• Page text:
····················

Just like last month, the stock market continues moving sideways, and
that’s important because the market is one of the better leading
economic indicators.
Since our last teleconference in July, the market has moved true to form.
August, as usual, was an “up” month, and September, as usual,
has been a “down month.” In sum, the average are almost exactly
where they were when we were last together. Looking back five years, the
Dow has changed less than 1%, and that’s amazing.
Consequently, the market continues telling us almost nothing.
The most interesting development comes from the Federal Reserve, and
I don’t mean the increase in the discount rate. I refer to how the
Fed, in its latest announcement last week, no longer used the word “transitory”
to describe higher energy costs. Chairman Greenspan must believe that
higher energy costs are here to stay.
Statistics from the consumer are interesting. In July, consumer spending
grew 0.8%, although personal income rose only 0.1%. As a result, personal
savings fell to the lowest level of the year, prompting an investment
banker to comment that the “rebound in spending . . . is coming
because of consumers’ continued willingness to borrow.”
Let’s look at some other factors. There are fewer jobs in America
now than there were 41 months ago, and some folks are concluding that
newly created jobs offer wages and benefits lower than the jobs being
lost.
What we have, in result, is an increasingly squeezed consumer, just on
the jobs front. Add higher energy prices, and the future does not look
good for consumer spending which represents two-thirds of the economy.

····················

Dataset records
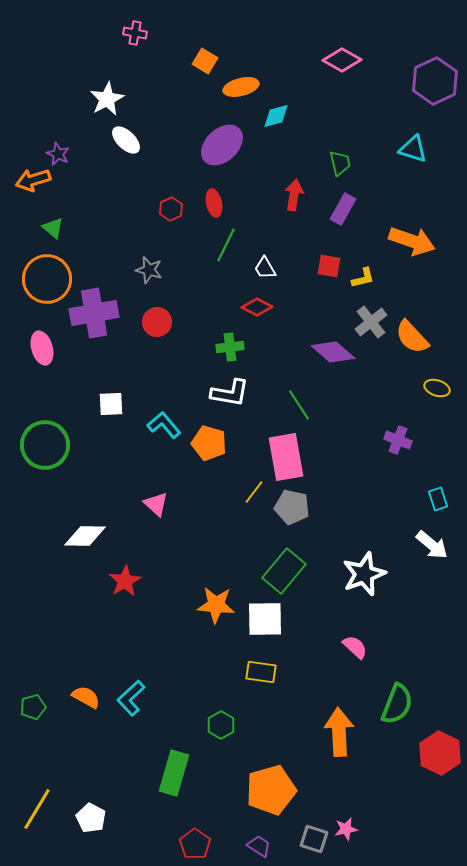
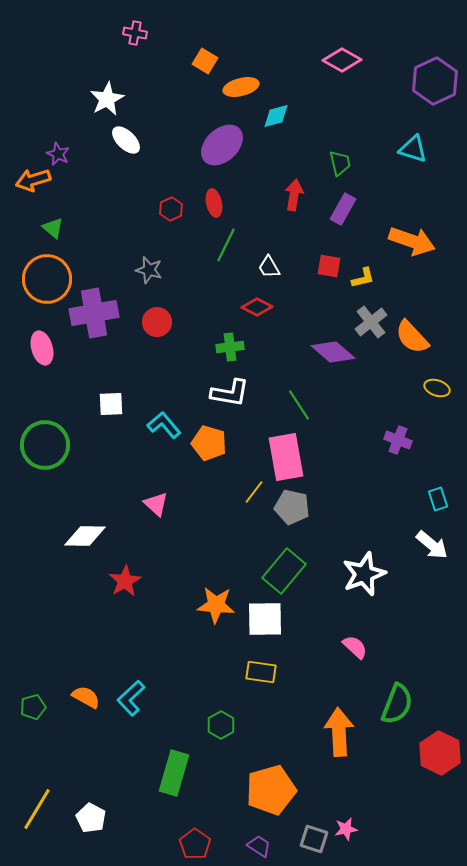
white trapezoid at (265, 268): moved 4 px right, 1 px up
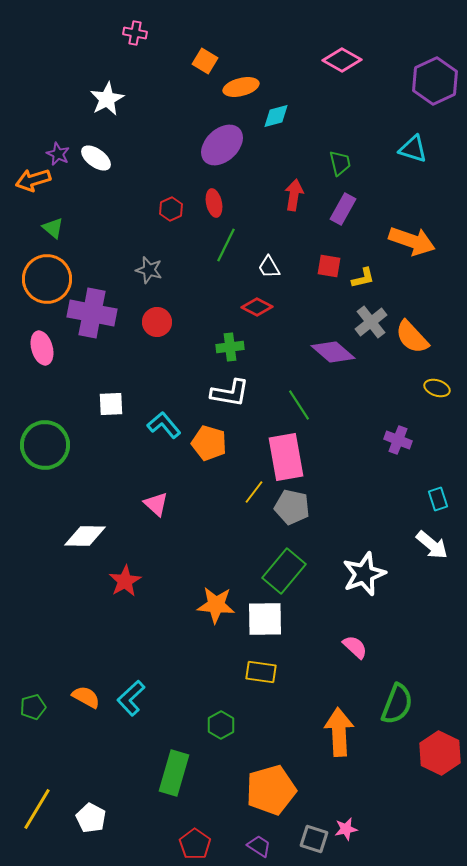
white ellipse at (126, 140): moved 30 px left, 18 px down; rotated 8 degrees counterclockwise
purple cross at (94, 313): moved 2 px left; rotated 21 degrees clockwise
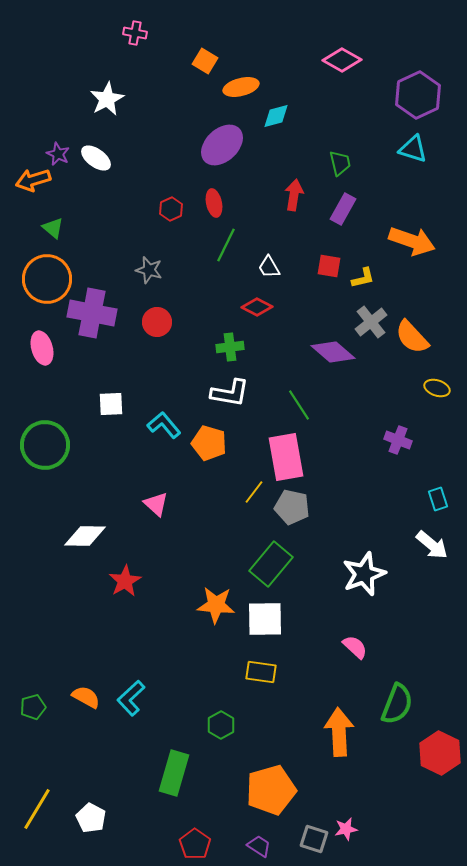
purple hexagon at (435, 81): moved 17 px left, 14 px down
green rectangle at (284, 571): moved 13 px left, 7 px up
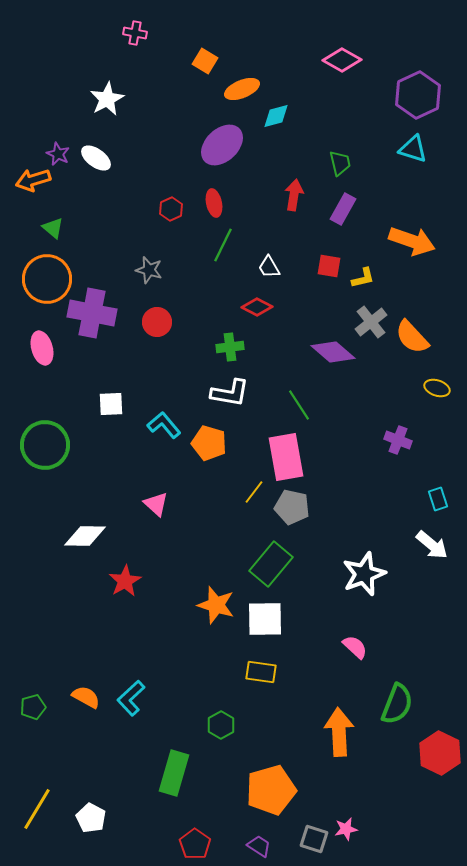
orange ellipse at (241, 87): moved 1 px right, 2 px down; rotated 8 degrees counterclockwise
green line at (226, 245): moved 3 px left
orange star at (216, 605): rotated 12 degrees clockwise
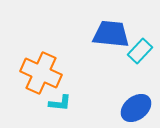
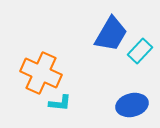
blue trapezoid: rotated 114 degrees clockwise
blue ellipse: moved 4 px left, 3 px up; rotated 24 degrees clockwise
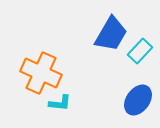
blue ellipse: moved 6 px right, 5 px up; rotated 40 degrees counterclockwise
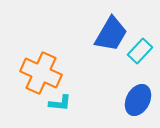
blue ellipse: rotated 8 degrees counterclockwise
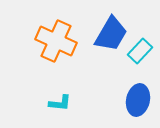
orange cross: moved 15 px right, 32 px up
blue ellipse: rotated 16 degrees counterclockwise
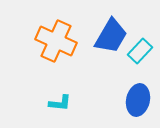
blue trapezoid: moved 2 px down
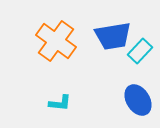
blue trapezoid: moved 2 px right; rotated 51 degrees clockwise
orange cross: rotated 12 degrees clockwise
blue ellipse: rotated 44 degrees counterclockwise
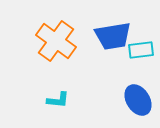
cyan rectangle: moved 1 px right, 1 px up; rotated 40 degrees clockwise
cyan L-shape: moved 2 px left, 3 px up
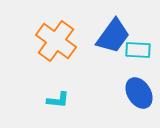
blue trapezoid: rotated 45 degrees counterclockwise
cyan rectangle: moved 3 px left; rotated 10 degrees clockwise
blue ellipse: moved 1 px right, 7 px up
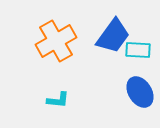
orange cross: rotated 24 degrees clockwise
blue ellipse: moved 1 px right, 1 px up
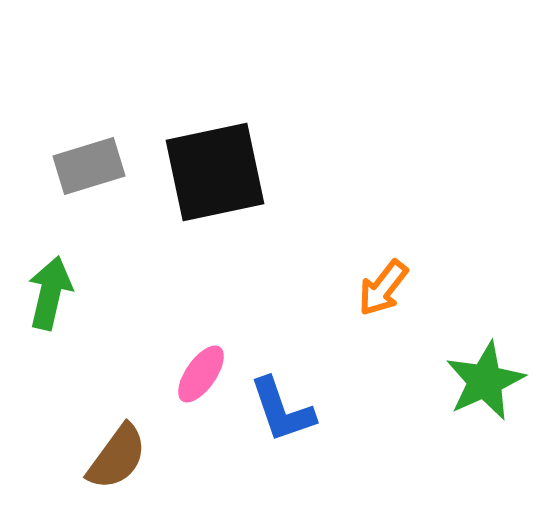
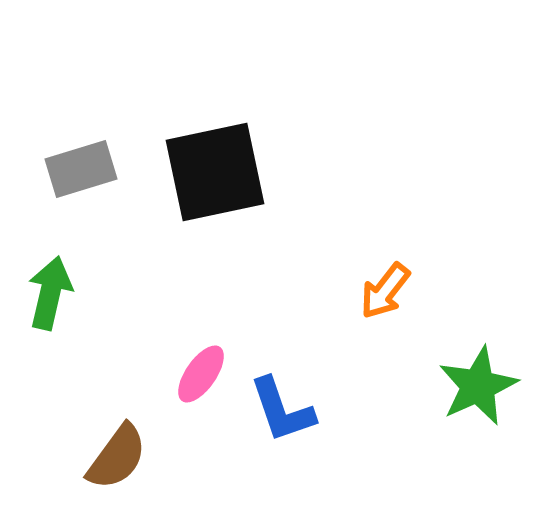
gray rectangle: moved 8 px left, 3 px down
orange arrow: moved 2 px right, 3 px down
green star: moved 7 px left, 5 px down
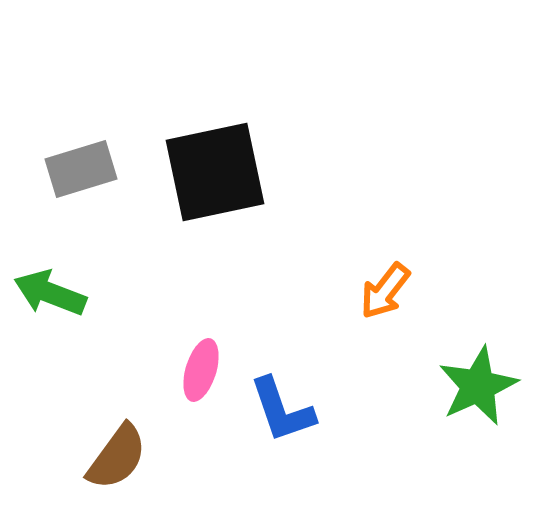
green arrow: rotated 82 degrees counterclockwise
pink ellipse: moved 4 px up; rotated 18 degrees counterclockwise
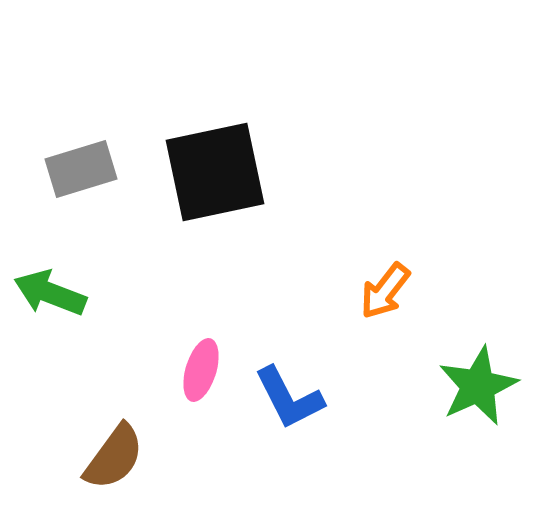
blue L-shape: moved 7 px right, 12 px up; rotated 8 degrees counterclockwise
brown semicircle: moved 3 px left
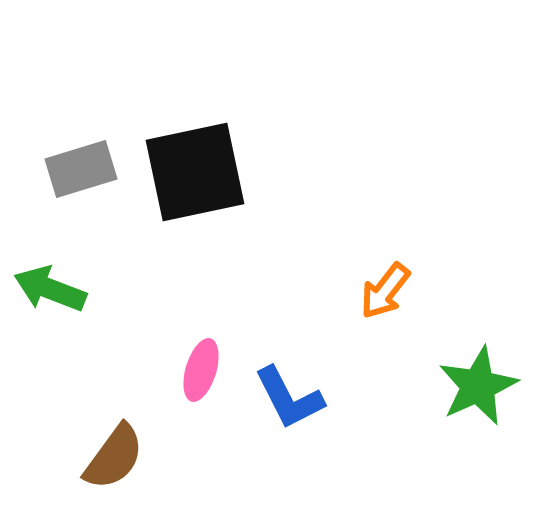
black square: moved 20 px left
green arrow: moved 4 px up
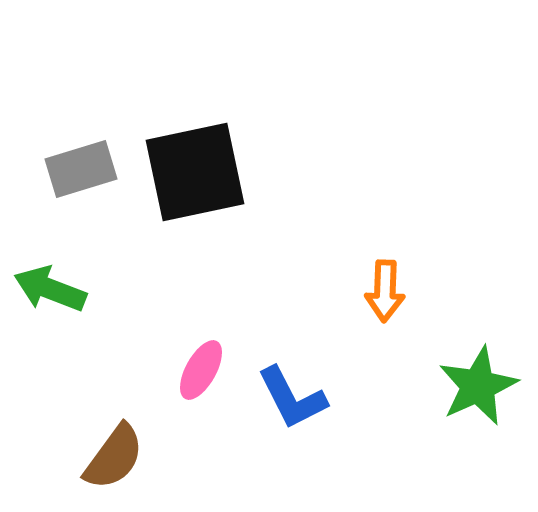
orange arrow: rotated 36 degrees counterclockwise
pink ellipse: rotated 12 degrees clockwise
blue L-shape: moved 3 px right
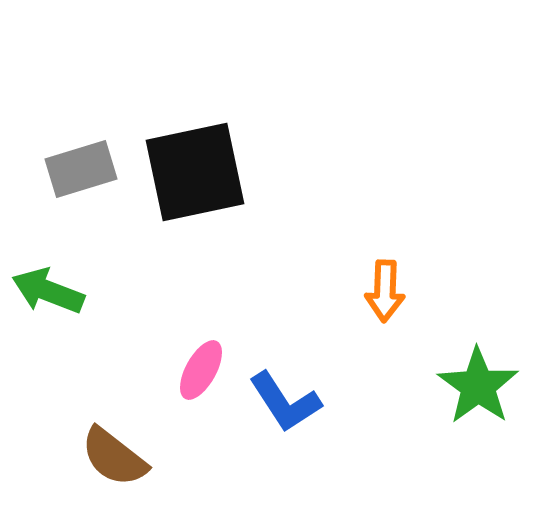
green arrow: moved 2 px left, 2 px down
green star: rotated 12 degrees counterclockwise
blue L-shape: moved 7 px left, 4 px down; rotated 6 degrees counterclockwise
brown semicircle: rotated 92 degrees clockwise
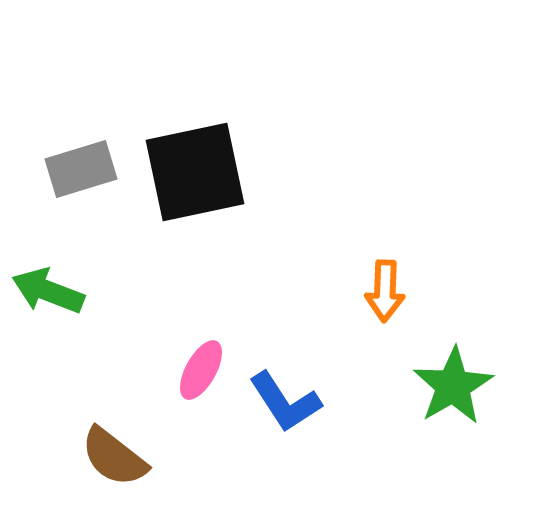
green star: moved 25 px left; rotated 6 degrees clockwise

····················

• Exercise requirements:
(1) Count the lines of the listing that contain the string "white", treating uppercase and lowercase as distinct, and give only the number.
(2) Continue the economic commentary on the stock market and the consumer, beginning immediately after its final sentence.

• Results for the exercise:
(1) 2

(2)
Now let’s look at inflation. In the face of it all, we have the
government and some analysts telling us that the core inflation rate is
a modest and manageable 1.7%. Core inflation excludes food and energy,
but I personally don’t know anyone who can live without food or
energy. (might as well try to live without oxygen) And we have Mr. Greenspan
implying that the higher cost of energy is no longer “transitory.”
CEO of Wal-Mart is saying publicly that the Wal-Mart customer is being
squeezed by higher energy prices.
I am pleased to say that I can now identify the first victim of inflation
coupled with constricted consumer spending. I refer to Interstate Bakeries,
the country’s largest baker, which filed chapter 11 last week in
its hometown of Kansas City.
Interstate was suffering from higher energy costs needed to fuel its ovens
and delivery trucks and also from higher raw material costs. On the other
side of the business, retailers are either unwilling or unable to pass
higher costs along to the consumer. And here’s what’s important.
Interstate cannot blame its problems on low cost foreign competition.
It’s pretty clear to me that real wages have declined over the last
few years. In consequence, consumers just aren’t going to pay more
for Twinkies, even if the cost of making them and shipping them has risen.
I predict we will find other food businesses in the same bind. Where consumers
can now obtain a 0% loan to buy a car, there isn’t much evidence
that people will run up debt to buy groceries.
The survivors in the food business will be those who make money through
having an efficient distribution operation. Interstate’s was antiquated,
and it was killing them. Just look at Wal-Mart, it’s as much a distributor
as it is a retailer. Wal-Mart can make a big buck because it reputedly
has the world’s best distribution system. I also like businesses
where the product is not your major cost, because you can better adjust
your spending.
Now let’s move to another part of the food chain, namely, the farmer.
So far, farming has been little disturbed by globalization. But it’s
my view that the situation is about to change. The rest of the world is
complaining bitterly about government subsidy for farming, both in the
U.S. and in Europe. We’re seeing ourselves being dragged before
World Trade Organization to respond to complaints that our subsidies are
crushing the farmer in under developed countries.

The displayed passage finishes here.